I will call the police on June 1st if the tax is not renewed.

OP posts:
NeedsAsockamnesty · 23/05/2015 16:59

But if you live in a house with out private parking you just have to accept that other people can and will use nearby parking. And there is nothing you or anybody else can do about it.

DuelingFanjo · 23/05/2015 17:03

Apart from buy a house with a drive. Solved.

OP posts:
CactusAnnie · 23/05/2015 17:05

This reply has been deleted

Message withdrawn at poster's request.

NeedsAsockamnesty · 23/05/2015 17:21

If you decide not to prioritise that feature when choosing where you live unfortunately that is just what happens.

It's not ideal it quite possibly causes annoyance but unless the rules change its just a fact of life.you have no more right to the space than anybody else

NeedsAsockamnesty · 23/05/2015 17:25

Welsh, is there any scope for trying to force the LA to do so? I wouldn't have the foggiest how to do so but it could be worth finding out if it's possible.

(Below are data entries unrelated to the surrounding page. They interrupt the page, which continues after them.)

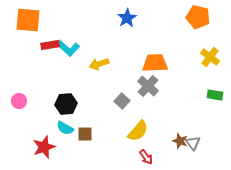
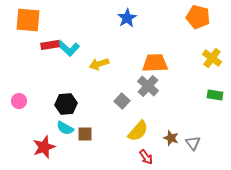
yellow cross: moved 2 px right, 1 px down
brown star: moved 9 px left, 3 px up
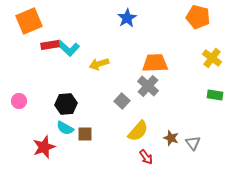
orange square: moved 1 px right, 1 px down; rotated 28 degrees counterclockwise
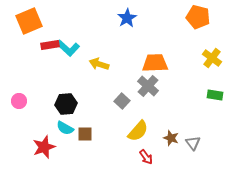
yellow arrow: rotated 36 degrees clockwise
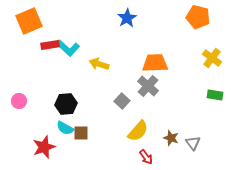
brown square: moved 4 px left, 1 px up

Even then tho unless you get a number ID one any BB holder can also use the space

lostincumbria · 23/05/2015 17:33

Nobody has the right to space on the street where they live. Nobody has a right to sit on a seat on a train seat someone else has placed their bag on. Nobody has the right to a quiet life if they can't afford a detached house on private land.

Twattishness vs civility.

I preferred us when we were a civil country who looked our for each other.

CactusAnnie · 23/05/2015 17:42

This reply has been deleted

Message withdrawn at poster's request.